Complete the following =
**A.** Summarize the text on Julius Caesar and the Roman army in two sentences.
**B.** Carry on the text on Julius Caesar and the Roman army from its last sentence.
*** Opening Document text ***
The most likely meaning of ‘Caesar’ is that it’s from the Latin
caesaries
, which means ‘a beautiful head of hair’.

What was Caesar talking about when he said ‘
Veni, vidi, vici
’?

Most of us think ‘
Veni, vidi, vici’
(‘I came, I saw, I conquered’) – Julius Caesar’s second most famous line after ‘
Et tu, Brute
’ – refers to his invasion of Britain.

In fact, as every schoolboy knows, he was summing up his victory over King Pharnaces II of Pontus at the battle of Zela in 47
BC
.

At the time the Roman civil war was at its height, with Caesar leading the Senate’s modernisers and Gnaeus Pompeius Magnus (better known as Pompey) commanding the traditionalist forces.

The kingdom of Pontus, on the southern coast of the Black Sea, had proved a troublesome enemy to Rome over the years. Knowing Caesar was preoccupied fighting Pompey in Egypt, King Pharnaces spotted his chance to regain some lost territory and invaded Cappadocia, in what is now northern Turkey. He inflicted a heavy defeat on the depleted Roman defence, and rumours spread that he had tortured Roman prisoners.

When Caesar returned victorious from Egypt, he decided to teach Pharnaces a lesson. At Zela he defeated the large, well-organised Pontic army in just five days and couldn’t resist crowing about it in a letter to his friend Amantius in Rome: hence the quote. Suetonius even claims Caesar paraded the famous phrase around after the battle itself. It was to prove a decisive moment in the civil war against Pompey and his supporters, and in Caesar’s career.

Caesar’s attempted invasion of Britain was a much less satisfactory affair. He invaded twice, in 55 and 54
BC
. The first time, he landed near Deal in Kent. The lack of a natural harbour meant his troops had to leap into deep water and wade towards the large British force that had gathered on the shore. Only the on-board Roman catapults kept the blue-painted natives at bay. After a few skirmishes, Caesar decided to cut his losses and withdrew to Gaul.

The following year he returned with 10,000 men and sailed up the Thames, where he tried to establish a Roman ally as king. He left shortly afterwards, complaining there was nothing worth having in Britain and that the locals were an ungovernable horde of wife-swapping, chicken-tormenting barbarians. No Romans stayed behind.

The whole invasion was staged for the Senate’s benefit: conquering the ‘land beyond the ocean’ made Caesar look good at home. This set the pattern for Rome’s involvement with Britain: trade and Roman influence continued to grow
without the need for full occupation. When that finally happened, ninety-six years later under the Emperor Claudius, it took four legions – 15 per cent of the whole Roman army – to do the job.

The phrase ‘
veni, vidi, vici
’ lives on today in the scientific name of the Conquered lorikeet, an extinct species of South Pacific parrot discovered in 1987. A member of the
Vini
genus, its full name is
Vini vidivici
.

How many men did a centurion command in the Roman Empire?

Eighty.

The actual number of soldiers in each Roman legion changed over time and in different places, and the army was always short of men. Legions were at first divided into ten cohorts, each consisting of six centuries of a hundred men, or 6,000 men in all. But well before Julius Caesar came along, and right through the Roman Empire that followed him, the full strength of a legion had settled at 4,800 men. Each cohort was made up of 480 men and each of its six centuries comprised eighty soldiers, led by a centurion.
*** Closing Document text ***
*** Opening Record excerpts ***
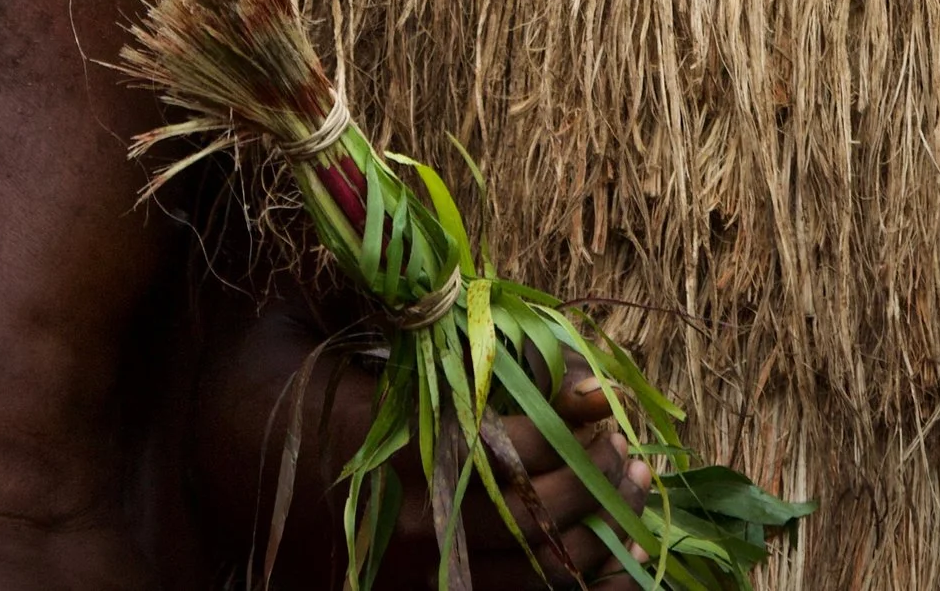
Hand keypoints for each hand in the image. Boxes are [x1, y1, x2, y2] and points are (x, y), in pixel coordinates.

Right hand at [392, 366, 653, 588]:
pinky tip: (621, 556)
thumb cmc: (373, 403)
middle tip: (627, 456)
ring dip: (605, 534)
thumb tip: (598, 394)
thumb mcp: (425, 369)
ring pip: (542, 573)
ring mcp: (432, 574)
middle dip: (598, 485)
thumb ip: (507, 371)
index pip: (511, 448)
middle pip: (533, 517)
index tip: (609, 411)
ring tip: (631, 492)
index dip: (571, 428)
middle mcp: (420, 521)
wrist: (308, 467)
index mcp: (412, 452)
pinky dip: (590, 584)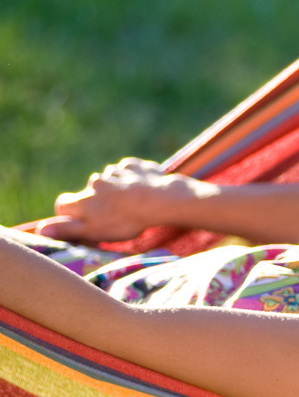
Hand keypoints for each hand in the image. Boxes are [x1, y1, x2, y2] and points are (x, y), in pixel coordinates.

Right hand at [36, 158, 196, 244]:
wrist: (159, 199)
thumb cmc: (125, 220)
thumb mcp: (93, 231)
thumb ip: (67, 229)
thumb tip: (41, 229)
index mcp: (83, 199)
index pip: (64, 203)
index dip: (71, 214)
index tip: (84, 222)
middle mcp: (95, 182)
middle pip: (90, 192)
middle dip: (98, 201)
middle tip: (116, 215)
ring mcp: (115, 171)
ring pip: (110, 180)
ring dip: (117, 189)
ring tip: (133, 203)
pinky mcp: (134, 165)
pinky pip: (129, 170)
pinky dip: (133, 178)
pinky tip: (144, 189)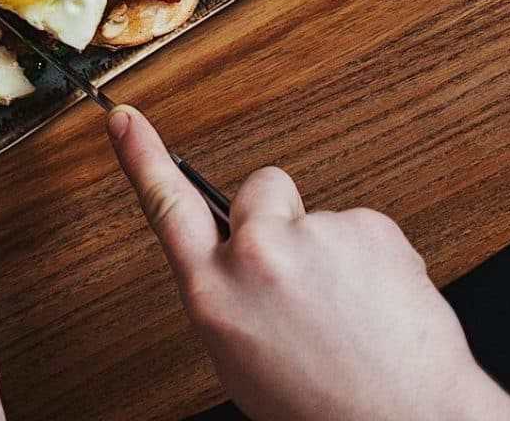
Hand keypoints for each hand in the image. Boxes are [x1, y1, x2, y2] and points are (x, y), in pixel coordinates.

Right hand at [109, 107, 509, 420]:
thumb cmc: (329, 411)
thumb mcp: (245, 367)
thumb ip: (231, 303)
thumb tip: (240, 268)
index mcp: (217, 298)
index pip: (168, 211)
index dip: (143, 158)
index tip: (125, 118)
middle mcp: (257, 258)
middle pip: (258, 194)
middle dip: (281, 220)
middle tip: (310, 286)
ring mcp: (314, 235)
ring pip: (319, 219)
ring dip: (335, 254)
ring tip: (356, 319)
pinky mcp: (368, 227)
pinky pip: (365, 230)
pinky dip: (376, 263)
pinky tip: (384, 309)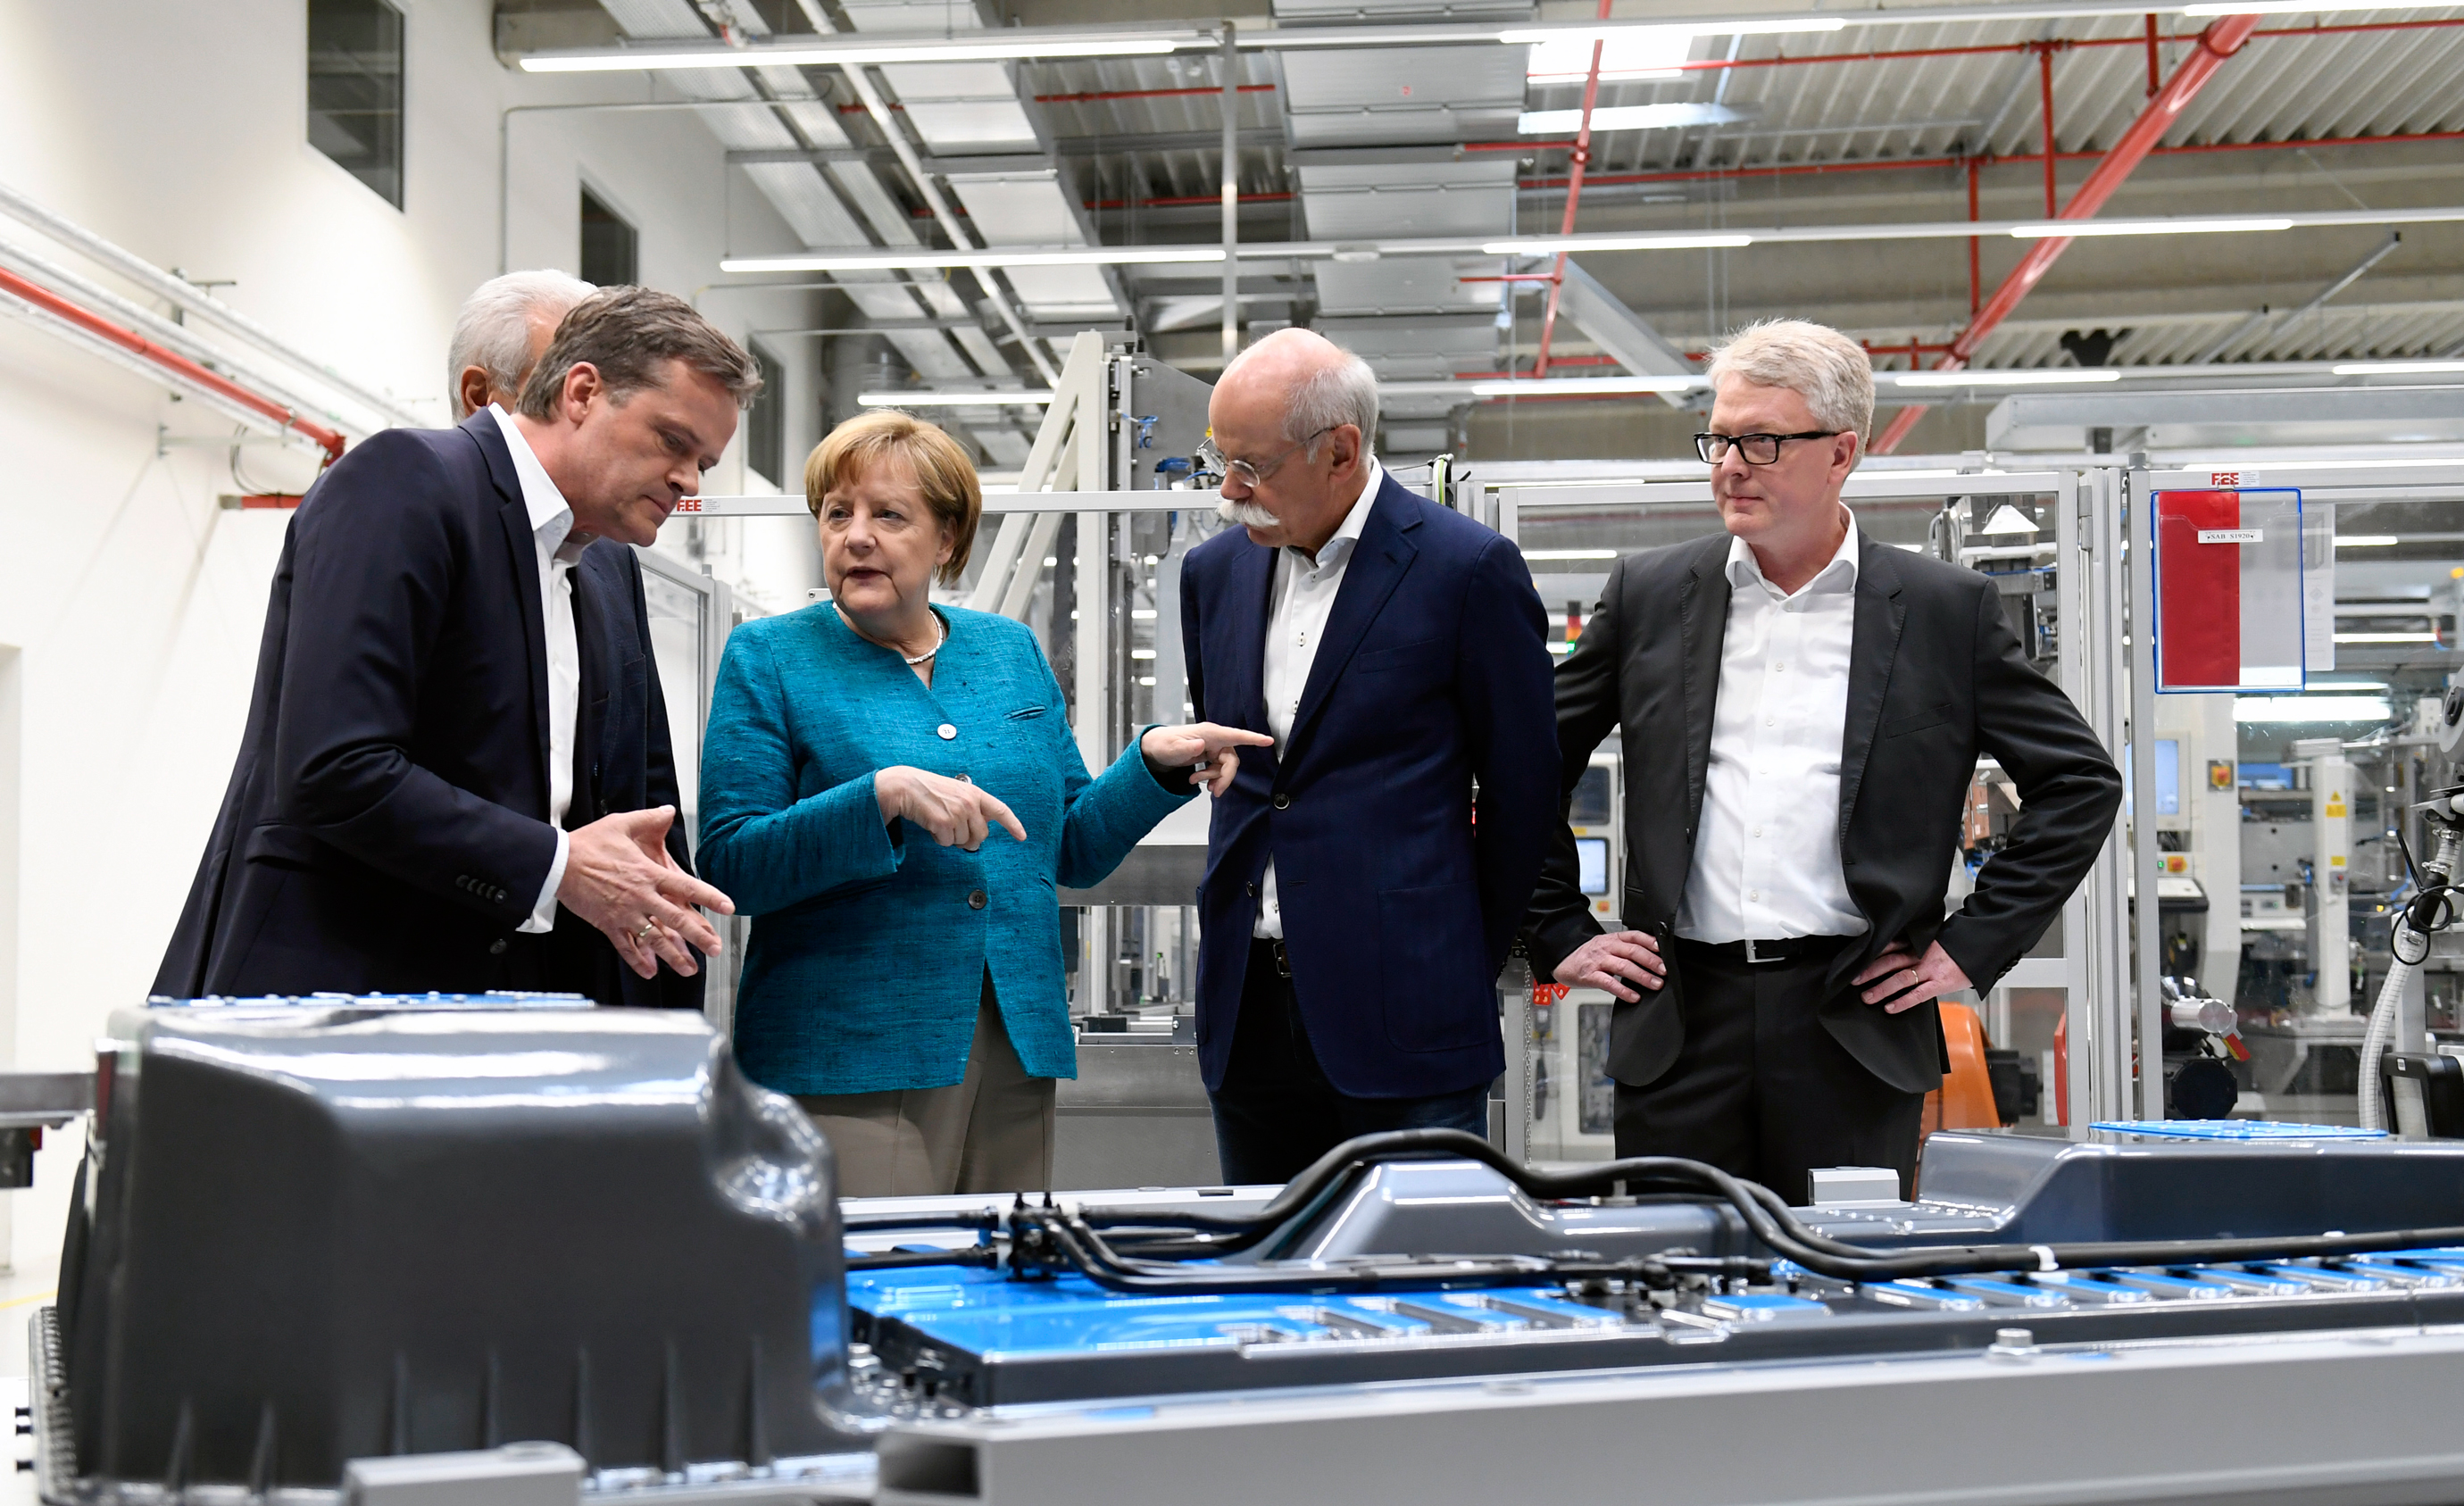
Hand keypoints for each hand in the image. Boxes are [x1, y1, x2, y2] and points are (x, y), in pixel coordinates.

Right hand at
*** Closing Record excerpts ***
Answers for this exercise =
**A.** Julius Caesar's "Veni, vidi, vici" summed up his five-day defeat of King Pharnaces II of Pontus at Zela in 47 BC, not his invasion of Britain, which in 55 and 54 BC was a much less satisfactory affair, staged for the Senate's benefit and leaving no Romans behind. Well before Caesar, the full strength of a legion had settled at 4,800 men, so each of a cohort's six centuries comprised eighty soldiers led by a centurion.

**B.**
The smallest division of the Roman army was the
contubernium
, originally a unit of ten men who lived, ate and fought together. The word is from Latin
con
, ‘together’ and
taberna
, ‘a hut’ – military tents were made from boards, or
tabulae
. Such intimacy had the effect of transforming the soldiers into comrades, or
contubernales
, and it was the basis of the Roman army’s legendary
esprit de corps
. We know there were ten of them in each tent, because the man in charge was called the
decanus
, meaning ‘a chief of ten, one set over ten persons’.
Each century was made up of ten
contubernii
.

By Caesar’s time, though, the number of men in each
contubernium
had shrunk to eight, although their leader was still called a
decanus
. It seems that, although a fighting unit of ten men worked well enough when near to home, as the Romans expanded far beyond Italy military experience in distant, dangerous and unfamiliar places found that an eight-man unit was the ideal size for close bonds between soldiers. So, because army rules had always decreed ten
contubernii
in a century, a century became eighty men.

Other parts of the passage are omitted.